Tom Lee: This is a good question, but we can only discuss it on a theoretical level. First of all, I don't think there will be a crypto winter in the near future. To be clear, we remain bullish on the market, so I don't expect a winter to occur anytime soon. Of course, at some point in the future, there will definitely be one, and by then BitMine will have several sources of cash flow:

First, from our traditional main business;

Second, from staking rewards, as staking income can be converted into fiat currency when necessary for buybacks, theoretically achieving a buyback scale of 3%, which is already quite significant.

Third, consider whether to use the capital market to support the buyback.

At that time, the companies with the cleanest balance sheets could do a lot of things. For example, using ETH as collateral for loans, the market interest rates are known, so there would be many ways to do this, but in practice, each company would be different. If the balance sheet is complex, it is basically impossible to self-protect during a discount.

  • Host: To maintain BitMine's stock price above its NAV, would you consider mergers and acquisitions? Because this would add value from the perspective of each share of ETH. At what level of discount do you think a merger or acquisition would be meaningful?

Tom Lee: I think every company has its own algorithm. If a company has huge upside potential in ETH but its stock price cannot exceed NAV, then it is simply following the Beta exposure of ETH. Those companies that can achieve a premium must make Alpha choices. In other words, you can buy more ETH to gain Beta exposure, but to surpass it, you must have an Alpha strategy.

The reasons for the discount of each company may vary, including poor liquidity, high debt, complex business operations, etc., all of which can lead to a reasonable premium or discount.

  • Host: Let's change the topic. Although it's not directly related to BitMine, I want to ask, do you think MicroStrategy will be included in the S&P 500 in September?

Tom Lee: The work of the S&P 500 committee is confidential, but they do it well. If you look at historical data, more than 20% of the index returns every 10 years come from companies that were not included in the index a decade ago. In other words, they (the S&P 500) are actually actively selecting stocks rather than mechanically picking them according to rules.

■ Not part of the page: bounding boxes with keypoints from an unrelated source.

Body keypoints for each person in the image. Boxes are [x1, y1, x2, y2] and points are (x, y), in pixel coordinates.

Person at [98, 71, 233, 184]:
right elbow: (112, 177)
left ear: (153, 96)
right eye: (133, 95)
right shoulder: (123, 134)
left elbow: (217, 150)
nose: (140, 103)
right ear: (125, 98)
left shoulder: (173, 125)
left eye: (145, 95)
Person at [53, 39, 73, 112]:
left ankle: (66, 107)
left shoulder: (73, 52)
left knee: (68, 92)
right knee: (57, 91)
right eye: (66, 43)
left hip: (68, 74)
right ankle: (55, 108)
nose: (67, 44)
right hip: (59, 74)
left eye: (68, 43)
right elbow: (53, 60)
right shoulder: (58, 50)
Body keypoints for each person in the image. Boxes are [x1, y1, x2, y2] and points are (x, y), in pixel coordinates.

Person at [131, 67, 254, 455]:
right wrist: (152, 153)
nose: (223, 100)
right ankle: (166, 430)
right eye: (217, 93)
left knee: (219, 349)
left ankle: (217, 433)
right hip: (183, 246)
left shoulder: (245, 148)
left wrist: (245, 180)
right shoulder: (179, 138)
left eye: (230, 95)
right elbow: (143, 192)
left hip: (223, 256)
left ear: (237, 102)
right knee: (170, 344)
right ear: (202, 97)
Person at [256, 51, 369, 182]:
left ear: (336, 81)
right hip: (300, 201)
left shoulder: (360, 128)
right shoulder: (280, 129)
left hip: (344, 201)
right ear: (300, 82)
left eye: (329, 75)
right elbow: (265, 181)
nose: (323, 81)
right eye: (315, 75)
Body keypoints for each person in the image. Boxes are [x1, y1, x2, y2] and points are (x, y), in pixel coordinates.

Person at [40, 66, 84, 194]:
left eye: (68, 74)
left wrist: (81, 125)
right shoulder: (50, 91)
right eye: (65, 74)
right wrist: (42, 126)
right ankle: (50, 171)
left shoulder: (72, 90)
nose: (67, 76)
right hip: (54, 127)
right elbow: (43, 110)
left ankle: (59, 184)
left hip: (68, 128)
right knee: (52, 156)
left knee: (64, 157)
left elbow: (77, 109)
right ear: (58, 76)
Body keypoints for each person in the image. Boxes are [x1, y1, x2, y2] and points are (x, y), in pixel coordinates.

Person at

In fact, their performance is much better than that of the Wilshire 5000, a total market index, and also better than the Russell 1000 (market cap weighted). This indicates that they are not just selecting the largest companies, but are also making thematic judgments. AI is certainly a focus, and Crypto is also very important, while they will consider reducing the weight sensitive to commodities.

  • Host: Speaking of indices, BitMine is growing rapidly. Is it possible for it to be included in some indices?

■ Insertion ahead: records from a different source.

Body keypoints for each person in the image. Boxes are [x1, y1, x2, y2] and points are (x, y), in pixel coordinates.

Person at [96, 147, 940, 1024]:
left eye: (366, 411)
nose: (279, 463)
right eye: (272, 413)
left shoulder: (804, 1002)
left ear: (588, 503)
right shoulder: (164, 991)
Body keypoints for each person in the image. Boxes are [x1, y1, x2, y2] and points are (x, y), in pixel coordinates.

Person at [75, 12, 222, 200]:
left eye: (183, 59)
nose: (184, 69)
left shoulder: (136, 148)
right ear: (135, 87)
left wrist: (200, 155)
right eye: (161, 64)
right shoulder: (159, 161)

Tom Lee: The S&P series is currently not possible because it requires positive net profit, which can only be achieved after we start native staking. The Russell index is quantitative, only looking at trading volume and free float market capitalization. The threshold for the Russell 1000 is about $5 billion, with restructuring occurring every June. Starting from 2026, it will change to once every six months. By this standard, BitMine has already far exceeded the threshold.

  • Host: I think we are about done with our discussion today. This has been a great conversation. Do you have any final thoughts or key points you would like to leave with the audience?

Tom Lee: I would like to summarize: we are actually witnessing a historic moment in the financial industry. Because blockchain has solved many problems, democratizing finance and breaking the gatekeeper structure that controlled resources in the past. Even when discussing universal basic income, blockchain and cryptocurrencies can provide solutions. Therefore, I believe we should not only remain optimistic about the short-term prices of Bitcoin and Ethereum, but also recognize the profound positive impact they have on society.